Die zehn Himmelsrichtungen werden in diesem Gedicht mit diesem offenen Selbst in strahlender Klarheit gleichgesetzt. Das wahre Selbst hat die Trennung von Subjekt und Objekt überwunden und sich zum ganzen Universum hin geöffnet. Es bildet eine großartige Einheit mit ihm. Bei dieser Öffnung entsteht laut Meister Keichin die strahlende Klarheit. Dieses so verstandene Selbst ist in allen Menschen ausnahmslos vorhanden und wirksam, es ist die Buddha-Natur.

Genau in diesem Sinne verstehe ich die häufig missverstandene Ich-Losigkeit, die im Buddhismus gelehrt wird. Es ist unsinnig zu behaupten, dass die Wirklichkeit des Körpers, der Gefühle und des Handelns nicht vorhanden wäre. Entscheidend ist, ob es sich um ein unklares und daher abgegrenztes Ego handelt, also um einen mehr oder weniger krankhaften Ich-Bezug und die übertriebene Zentrierung auf sich selbst.

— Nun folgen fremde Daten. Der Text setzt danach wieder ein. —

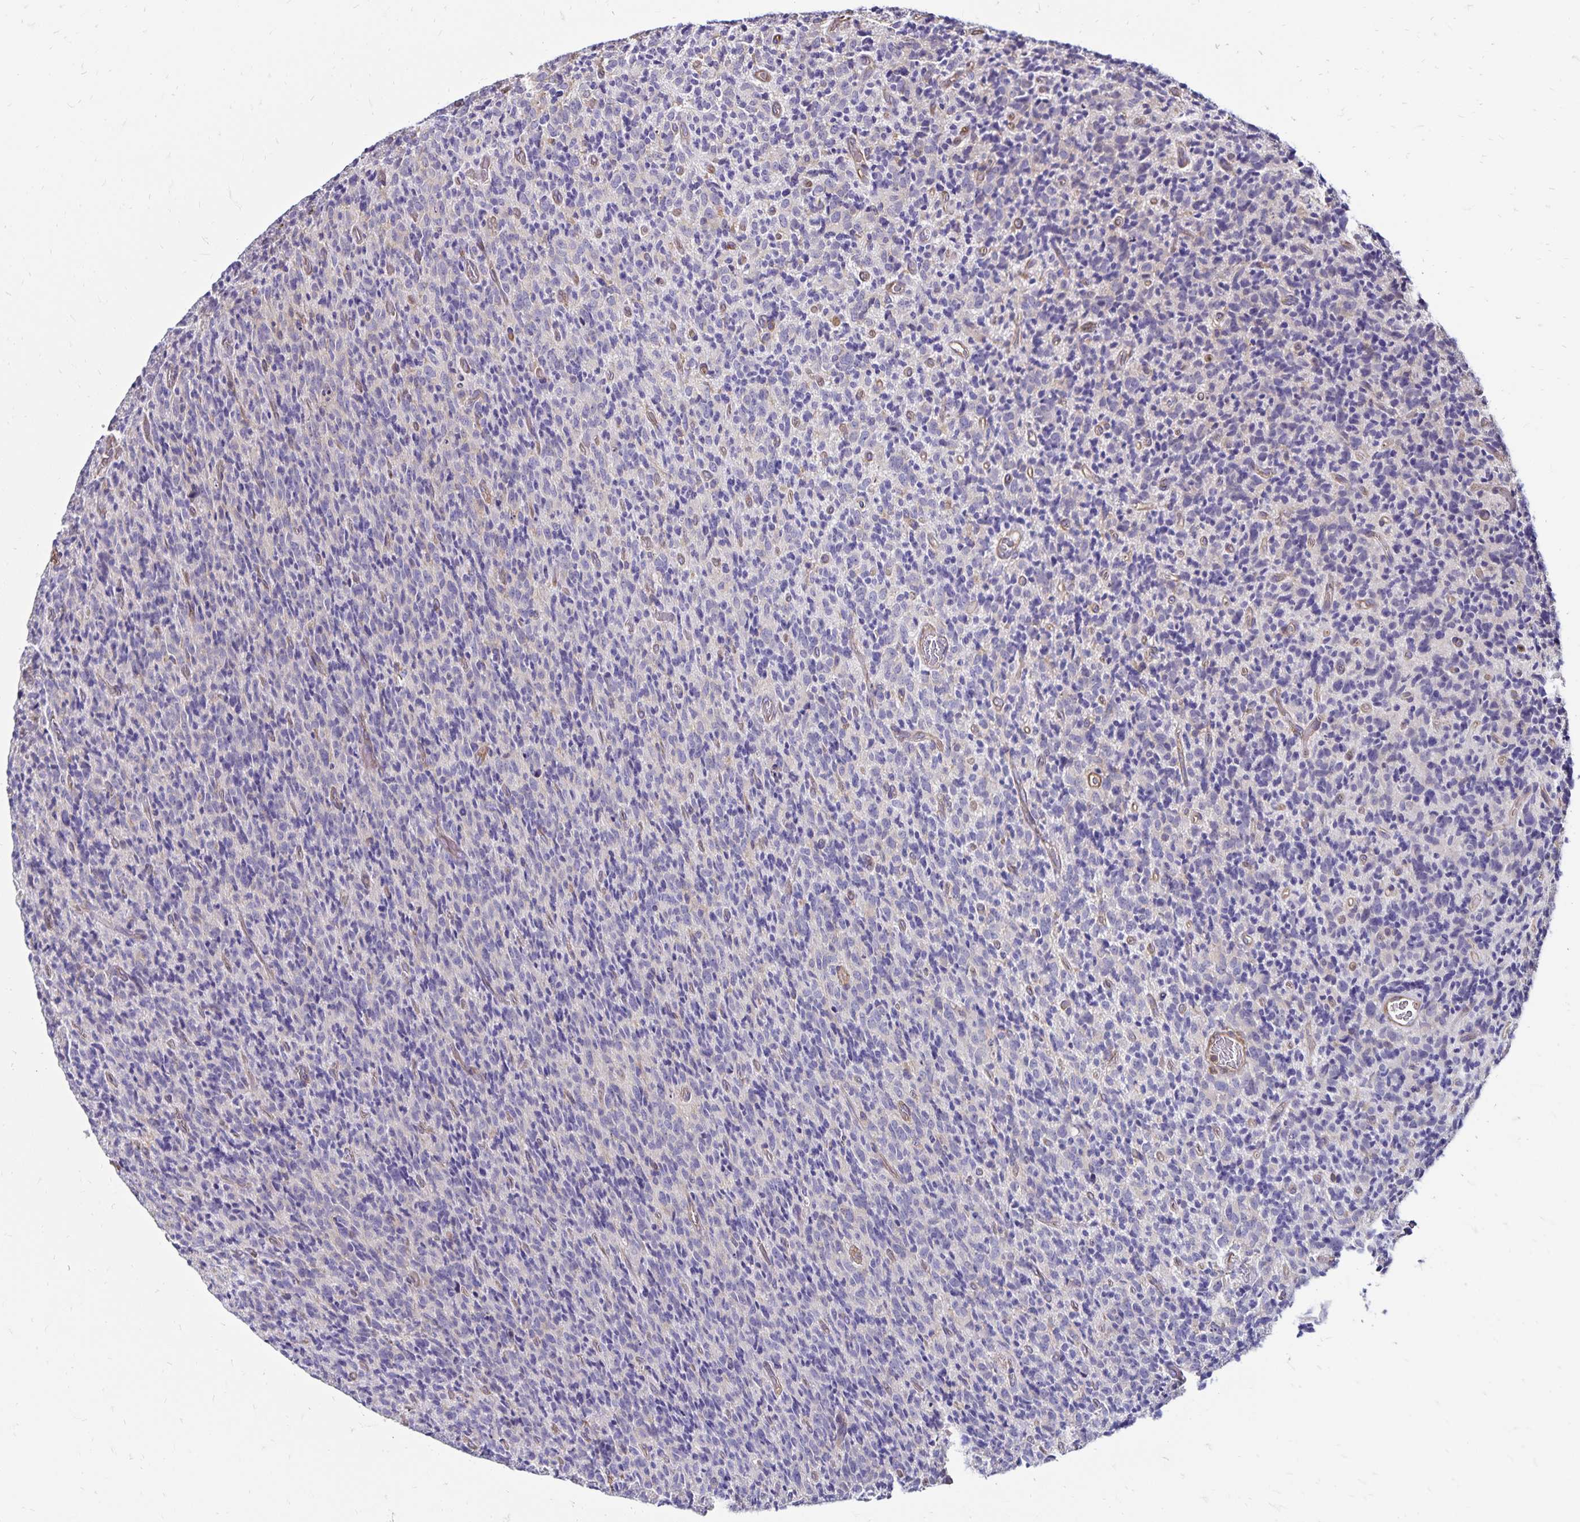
{"staining": {"intensity": "negative", "quantity": "none", "location": "none"}, "tissue": "glioma", "cell_type": "Tumor cells", "image_type": "cancer", "snomed": [{"axis": "morphology", "description": "Glioma, malignant, High grade"}, {"axis": "topography", "description": "Brain"}], "caption": "High magnification brightfield microscopy of glioma stained with DAB (3,3'-diaminobenzidine) (brown) and counterstained with hematoxylin (blue): tumor cells show no significant expression.", "gene": "RPRML", "patient": {"sex": "male", "age": 76}}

Das ist das Gegenteil eines offenen Selbst, das Joanna Macy aufgrund ihrer langen Erfahrungen im Umgang mit vielfältigen und nicht zuletzt psychischen Leiden ihrer Schülerinnen und Schüler beschreibt. Wer sich hinter seinen engen Ich-Grenzen verbarrikadiert, verliert seine Lebendigkeit, Kreativität und Lebensfreude – und die lebende Verbindung zur Umwelt sowie zu anderen Menschen.

Bei ihm gibt es kein Fließen mehr. In Bezug auf die Dynamik der Psyche möchte ich nach Freud hinzufügen, dass eine derartige Abgrenzung und Verdrängungsleistung erhebliche Energien des Menschen verbraucht, die dann für andere Aufgaben und Lebensbereiche nicht mehr zur Verfügung stehen.

Verdrängungen sind keine optimalen Lösungen psychischer Probleme; sie ermöglichen zwar ein minimales Überleben im Alltag, sind aber doch psychische Krankheiten  und müssen zum Beispiel zusammen mit einem Therapeuten aufgearbeitet werden. Nicht zuletzt blockieren sie die wichtigen Lernprozesse der verschieden Lebensphasen: Buddhas Achtfacher Pfad zur Überwindung des Leiden ist dann verschlossen.